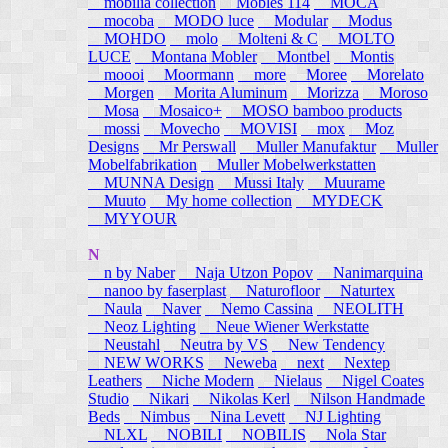
mobilia collection
Mobles 114
MOCA
mocoba
MODO luce
Modular
Modus
MOHDO
molo
Molteni & C
MOLTO
LUCE
Montana Mobler
Montbel
Montis
moooi
Moormann
more
Moree
Morelato
Morgen
Morita Aluminum
Morizza
Moroso
Mosa
Mosaico+
MOSO bamboo products
mossi
Movecho
MOVISI
mox
Moz
Designs
Mr Perswall
Muller Manufaktur
Muller
Mobelfabrikation
Muller Mobelwerkstatten
MUNNA Design
Mussi Italy
Muurame
Muuto
My home collection
MYDECK
MYYOUR
N
n by Naber
Naja Utzon Popov
Nanimarquina
nanoo by faserplast
Naturofloor
Naturtex
Naula
Naver
Nemo Cassina
NEOLITH
Neoz Lighting
Neue Wiener Werkstatte
Neustahl
Neutra by VS
New Tendency
NEW WORKS
Neweba
next
Nextep
Leathers
Niche Modern
Nielaus
Nigel Coates
Studio
Nikari
Nikolas Kerl
Nilson Handmade
Beds
Nimbus
Nina Levett
NJ Lighting
NLXL
NOBILI
NOBILIS
Nola Star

● ● ●

Print the lines above, from the very first one down to the one containing "Muller Mobelwerkstatten", with both ends included and the pictures left out.

## [Response for this exercise]
mobilia collection
Mobles 114
MOCA
mocoba
MODO luce
Modular
Modus
MOHDO
molo
Molteni & C
MOLTO
LUCE
Montana Mobler
Montbel
Montis
moooi
Moormann
more
Moree
Morelato
Morgen
Morita Aluminum
Morizza
Moroso
Mosa
Mosaico+
MOSO bamboo products
mossi
Movecho
MOVISI
mox
Moz
Designs
Mr Perswall
Muller Manufaktur
Muller
Mobelfabrikation
Muller Mobelwerkstatten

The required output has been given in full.